§ **EXERCISE AIM**
Lines in the listing below containing the string "المسابح" are to be identified and copied.

□ □ □ □

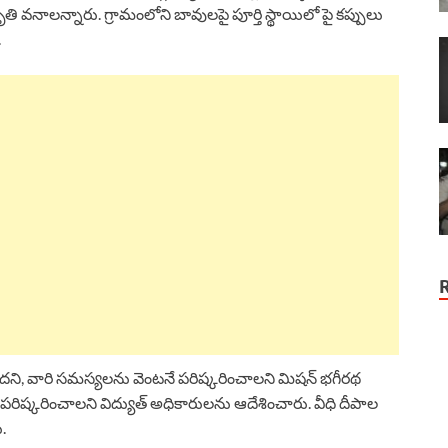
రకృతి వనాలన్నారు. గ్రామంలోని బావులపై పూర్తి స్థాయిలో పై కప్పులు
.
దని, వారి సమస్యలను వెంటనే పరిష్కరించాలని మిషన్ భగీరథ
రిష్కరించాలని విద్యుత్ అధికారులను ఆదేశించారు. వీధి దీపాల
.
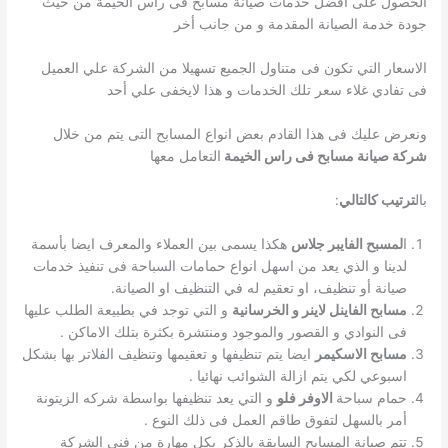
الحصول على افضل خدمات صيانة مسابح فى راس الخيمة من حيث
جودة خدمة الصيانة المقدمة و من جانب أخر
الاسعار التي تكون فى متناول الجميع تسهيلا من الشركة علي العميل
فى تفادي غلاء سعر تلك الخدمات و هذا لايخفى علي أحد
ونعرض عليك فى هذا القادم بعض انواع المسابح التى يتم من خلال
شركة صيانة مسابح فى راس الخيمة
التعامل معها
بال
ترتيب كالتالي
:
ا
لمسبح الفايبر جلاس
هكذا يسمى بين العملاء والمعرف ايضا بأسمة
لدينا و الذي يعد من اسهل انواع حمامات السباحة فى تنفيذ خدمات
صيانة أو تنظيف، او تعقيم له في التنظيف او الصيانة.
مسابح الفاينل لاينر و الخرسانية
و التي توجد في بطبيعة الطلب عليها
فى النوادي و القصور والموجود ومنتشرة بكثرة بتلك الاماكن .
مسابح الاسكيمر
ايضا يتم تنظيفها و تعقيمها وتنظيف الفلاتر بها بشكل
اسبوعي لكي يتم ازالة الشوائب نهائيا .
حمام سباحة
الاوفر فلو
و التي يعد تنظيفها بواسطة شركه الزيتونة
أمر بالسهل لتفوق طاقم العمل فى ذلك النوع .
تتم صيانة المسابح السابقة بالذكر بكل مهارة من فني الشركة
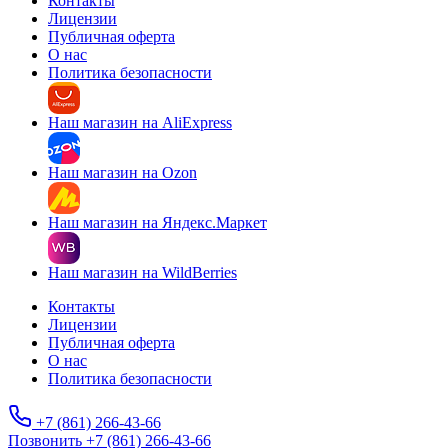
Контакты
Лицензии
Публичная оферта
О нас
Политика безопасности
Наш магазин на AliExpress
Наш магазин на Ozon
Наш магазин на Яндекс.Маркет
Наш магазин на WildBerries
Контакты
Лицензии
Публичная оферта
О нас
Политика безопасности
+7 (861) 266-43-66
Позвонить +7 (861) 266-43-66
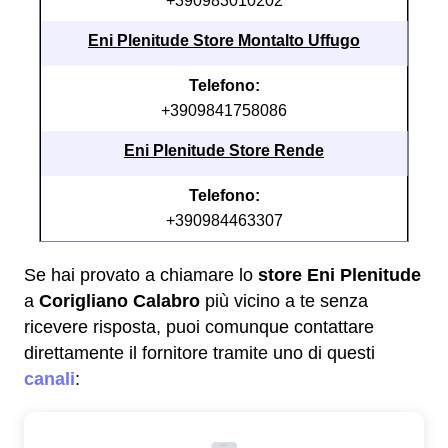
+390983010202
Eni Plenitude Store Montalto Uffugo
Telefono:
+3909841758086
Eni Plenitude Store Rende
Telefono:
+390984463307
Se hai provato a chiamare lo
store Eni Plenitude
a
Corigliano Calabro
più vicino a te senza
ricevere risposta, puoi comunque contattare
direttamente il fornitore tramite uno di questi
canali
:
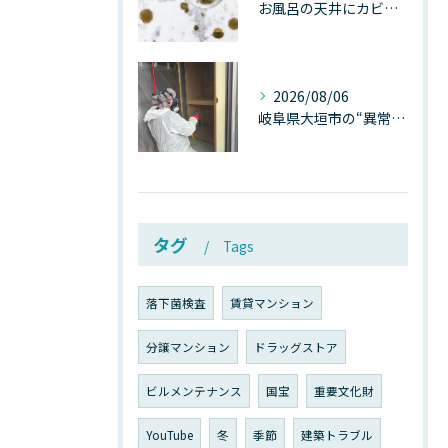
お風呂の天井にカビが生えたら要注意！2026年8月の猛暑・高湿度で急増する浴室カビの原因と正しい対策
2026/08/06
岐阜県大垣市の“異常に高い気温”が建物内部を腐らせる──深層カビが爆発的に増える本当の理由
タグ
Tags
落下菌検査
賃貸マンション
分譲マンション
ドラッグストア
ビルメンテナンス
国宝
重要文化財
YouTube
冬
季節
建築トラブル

□ □ □ □

§ **ANSWER TO THE EXERCISE**
ونعرض عليك فى هذا القادم بعض انواع المسابح التى يتم من خلال
تتم صيانة المسابح السابقة بالذكر بكل مهارة من فني الشركة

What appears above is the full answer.